Lead optimisation is the phase of a drug development program where promising compounds undergo slight modifications with the aim of improving selected properties whilst maintaining other favourable properties. Despite recent interest in computational methods which claim to be able to facilitate de-novo generation of molecules with desirable properties, such methods have yet to be widely deployed in lead-optimisation programs. Most in-silico generative processes perform constrained optimisation by generating molecules with a high Tanimoto similarity with the original molecule, meaning that important functional groups can be modified. I am working to develop a fragment-growing model which will keep the original fragment fixed and incorporate important protein-specific information, with the aim of generating a lead optimisation tool which can be used by medicinal chemists to suggest modifications to a lead.
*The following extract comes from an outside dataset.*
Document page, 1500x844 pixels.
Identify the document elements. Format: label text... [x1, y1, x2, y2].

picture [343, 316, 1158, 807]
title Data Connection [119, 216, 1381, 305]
PROTACs (proteolysis-targeting chimera) are heterobifunctional molecules. They function by binding to a protein of interest (POI) and an E3 ligase. Bringing the POI into close proximity with the E3 ligase leads to polyubiquitination, which marks the POI for degradation by the proteosome. This mechanism of action makes PROTAC molecules exciting candidates for therapies which require long-term downregulation of a specific protein. Targeting a specific protein for degradation usually requires the design and synthesis of a new PROTAC molecule. However, in systems where the POI can be modified, it is possible to engineer the protein target to include a small motif known as a degron, which binds to a known PROTAC. This means that a single PROTAC-style system can be used to evaluate the proteosomal degradation dynamics of numerous recombinant, degron-containing POIs. My research involves both chemical synthesis and protein engineering, and employs computational techniques to aid in the design of small molecules and recombinant proteins.